- Your assignment:
Output, without alteration, the first line of the entries and each line after it, stopping with the line that contains "left ankle: (204, 442)".

- Input data:
..........

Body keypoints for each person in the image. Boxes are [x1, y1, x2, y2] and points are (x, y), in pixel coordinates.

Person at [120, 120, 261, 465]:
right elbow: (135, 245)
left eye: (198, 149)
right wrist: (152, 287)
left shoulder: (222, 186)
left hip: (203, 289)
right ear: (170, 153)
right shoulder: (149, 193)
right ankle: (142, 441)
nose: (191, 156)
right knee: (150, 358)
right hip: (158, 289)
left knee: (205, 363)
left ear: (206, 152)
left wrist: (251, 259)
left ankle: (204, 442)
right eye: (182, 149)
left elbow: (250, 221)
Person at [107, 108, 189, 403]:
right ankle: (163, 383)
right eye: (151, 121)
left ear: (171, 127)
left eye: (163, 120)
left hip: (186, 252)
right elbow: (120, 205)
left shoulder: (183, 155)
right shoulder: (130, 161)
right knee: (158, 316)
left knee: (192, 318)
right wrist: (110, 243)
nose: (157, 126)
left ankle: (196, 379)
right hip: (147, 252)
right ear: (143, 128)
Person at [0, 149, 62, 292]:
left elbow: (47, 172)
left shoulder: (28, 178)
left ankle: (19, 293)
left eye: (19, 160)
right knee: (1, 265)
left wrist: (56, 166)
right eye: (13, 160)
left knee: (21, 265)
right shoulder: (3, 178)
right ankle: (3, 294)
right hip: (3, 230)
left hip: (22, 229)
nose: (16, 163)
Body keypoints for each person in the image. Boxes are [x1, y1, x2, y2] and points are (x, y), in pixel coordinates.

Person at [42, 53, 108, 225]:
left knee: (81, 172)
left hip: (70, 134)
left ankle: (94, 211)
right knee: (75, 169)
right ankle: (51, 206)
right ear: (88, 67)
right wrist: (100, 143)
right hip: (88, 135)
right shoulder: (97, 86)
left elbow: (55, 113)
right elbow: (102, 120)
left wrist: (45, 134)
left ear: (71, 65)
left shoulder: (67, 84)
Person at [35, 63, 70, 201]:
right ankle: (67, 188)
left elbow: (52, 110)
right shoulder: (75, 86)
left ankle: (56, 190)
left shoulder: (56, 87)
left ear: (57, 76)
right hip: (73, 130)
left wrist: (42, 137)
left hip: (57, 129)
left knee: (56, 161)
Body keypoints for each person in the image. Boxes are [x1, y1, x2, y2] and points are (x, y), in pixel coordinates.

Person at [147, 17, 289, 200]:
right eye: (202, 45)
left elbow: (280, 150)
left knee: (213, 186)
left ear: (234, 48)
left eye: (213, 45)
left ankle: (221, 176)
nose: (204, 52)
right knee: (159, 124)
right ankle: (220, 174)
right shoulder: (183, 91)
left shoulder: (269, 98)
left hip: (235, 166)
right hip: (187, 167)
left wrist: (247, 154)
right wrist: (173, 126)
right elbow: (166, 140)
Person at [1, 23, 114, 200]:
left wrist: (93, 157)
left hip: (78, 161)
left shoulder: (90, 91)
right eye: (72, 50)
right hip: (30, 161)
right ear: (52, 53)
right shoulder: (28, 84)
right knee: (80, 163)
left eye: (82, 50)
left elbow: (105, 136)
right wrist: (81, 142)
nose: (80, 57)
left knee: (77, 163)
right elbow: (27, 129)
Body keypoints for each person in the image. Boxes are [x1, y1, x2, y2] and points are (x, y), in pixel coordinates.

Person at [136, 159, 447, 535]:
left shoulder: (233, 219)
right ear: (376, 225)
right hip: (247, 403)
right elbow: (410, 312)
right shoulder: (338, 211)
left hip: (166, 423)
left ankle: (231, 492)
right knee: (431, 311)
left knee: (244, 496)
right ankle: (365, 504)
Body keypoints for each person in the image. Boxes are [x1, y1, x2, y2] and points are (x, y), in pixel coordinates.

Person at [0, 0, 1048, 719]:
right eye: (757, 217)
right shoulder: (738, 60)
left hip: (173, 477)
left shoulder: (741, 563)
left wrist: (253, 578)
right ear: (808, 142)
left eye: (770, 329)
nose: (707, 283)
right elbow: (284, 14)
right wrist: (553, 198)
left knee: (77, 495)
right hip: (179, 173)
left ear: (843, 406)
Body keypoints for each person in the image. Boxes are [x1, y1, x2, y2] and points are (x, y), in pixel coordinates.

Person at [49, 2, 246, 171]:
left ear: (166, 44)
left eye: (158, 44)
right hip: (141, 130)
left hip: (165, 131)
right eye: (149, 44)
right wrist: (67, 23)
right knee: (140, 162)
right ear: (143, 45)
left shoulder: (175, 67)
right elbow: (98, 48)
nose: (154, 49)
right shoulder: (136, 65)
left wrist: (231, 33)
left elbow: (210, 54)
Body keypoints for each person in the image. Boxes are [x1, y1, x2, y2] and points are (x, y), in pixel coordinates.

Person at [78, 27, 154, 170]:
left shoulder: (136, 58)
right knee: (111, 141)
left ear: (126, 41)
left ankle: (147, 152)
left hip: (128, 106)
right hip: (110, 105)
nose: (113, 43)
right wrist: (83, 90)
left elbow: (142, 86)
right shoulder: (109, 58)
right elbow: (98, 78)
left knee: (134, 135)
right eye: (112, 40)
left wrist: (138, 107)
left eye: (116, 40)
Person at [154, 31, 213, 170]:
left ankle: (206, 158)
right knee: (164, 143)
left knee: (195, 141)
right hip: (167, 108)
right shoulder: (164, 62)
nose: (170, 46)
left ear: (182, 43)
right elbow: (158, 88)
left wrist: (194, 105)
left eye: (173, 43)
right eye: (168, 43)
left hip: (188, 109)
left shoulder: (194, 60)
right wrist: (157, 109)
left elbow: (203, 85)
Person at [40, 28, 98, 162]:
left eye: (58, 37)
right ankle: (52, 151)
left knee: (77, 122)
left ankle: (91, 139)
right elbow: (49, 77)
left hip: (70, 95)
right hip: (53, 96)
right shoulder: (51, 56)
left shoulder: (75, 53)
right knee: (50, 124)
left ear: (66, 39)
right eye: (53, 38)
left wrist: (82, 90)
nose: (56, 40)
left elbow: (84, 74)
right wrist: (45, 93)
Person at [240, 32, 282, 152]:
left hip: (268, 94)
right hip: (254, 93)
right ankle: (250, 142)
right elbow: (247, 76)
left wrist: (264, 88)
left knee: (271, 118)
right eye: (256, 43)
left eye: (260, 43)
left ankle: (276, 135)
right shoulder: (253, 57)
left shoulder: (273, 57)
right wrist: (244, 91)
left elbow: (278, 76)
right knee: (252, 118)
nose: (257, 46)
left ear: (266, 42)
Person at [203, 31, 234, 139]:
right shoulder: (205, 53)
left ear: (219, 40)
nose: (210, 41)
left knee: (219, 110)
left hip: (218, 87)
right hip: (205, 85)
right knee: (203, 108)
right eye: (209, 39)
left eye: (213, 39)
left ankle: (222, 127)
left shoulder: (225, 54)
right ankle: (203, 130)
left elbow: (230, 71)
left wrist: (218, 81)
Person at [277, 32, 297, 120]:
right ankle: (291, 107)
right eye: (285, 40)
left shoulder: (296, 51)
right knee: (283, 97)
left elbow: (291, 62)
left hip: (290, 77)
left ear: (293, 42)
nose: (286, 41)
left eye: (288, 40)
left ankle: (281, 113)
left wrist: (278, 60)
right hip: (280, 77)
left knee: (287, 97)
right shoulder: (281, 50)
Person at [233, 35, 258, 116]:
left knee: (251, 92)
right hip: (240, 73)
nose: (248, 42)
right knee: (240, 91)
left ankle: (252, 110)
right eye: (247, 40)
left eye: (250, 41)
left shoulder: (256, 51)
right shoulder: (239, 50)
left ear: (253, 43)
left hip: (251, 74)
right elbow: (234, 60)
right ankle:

..........

- Task answer:
Body keypoints for each person in the image. Boxes are [x1, y1, x2, y2] and points are (x, y), in pixel coordinates.

Person at [120, 120, 261, 465]:
right elbow: (135, 245)
left eye: (198, 149)
right wrist: (152, 287)
left shoulder: (222, 186)
left hip: (203, 289)
right ear: (170, 153)
right shoulder: (149, 193)
right ankle: (142, 441)
nose: (191, 156)
right knee: (150, 358)
right hip: (158, 289)
left knee: (205, 363)
left ear: (206, 152)
left wrist: (251, 259)
left ankle: (204, 442)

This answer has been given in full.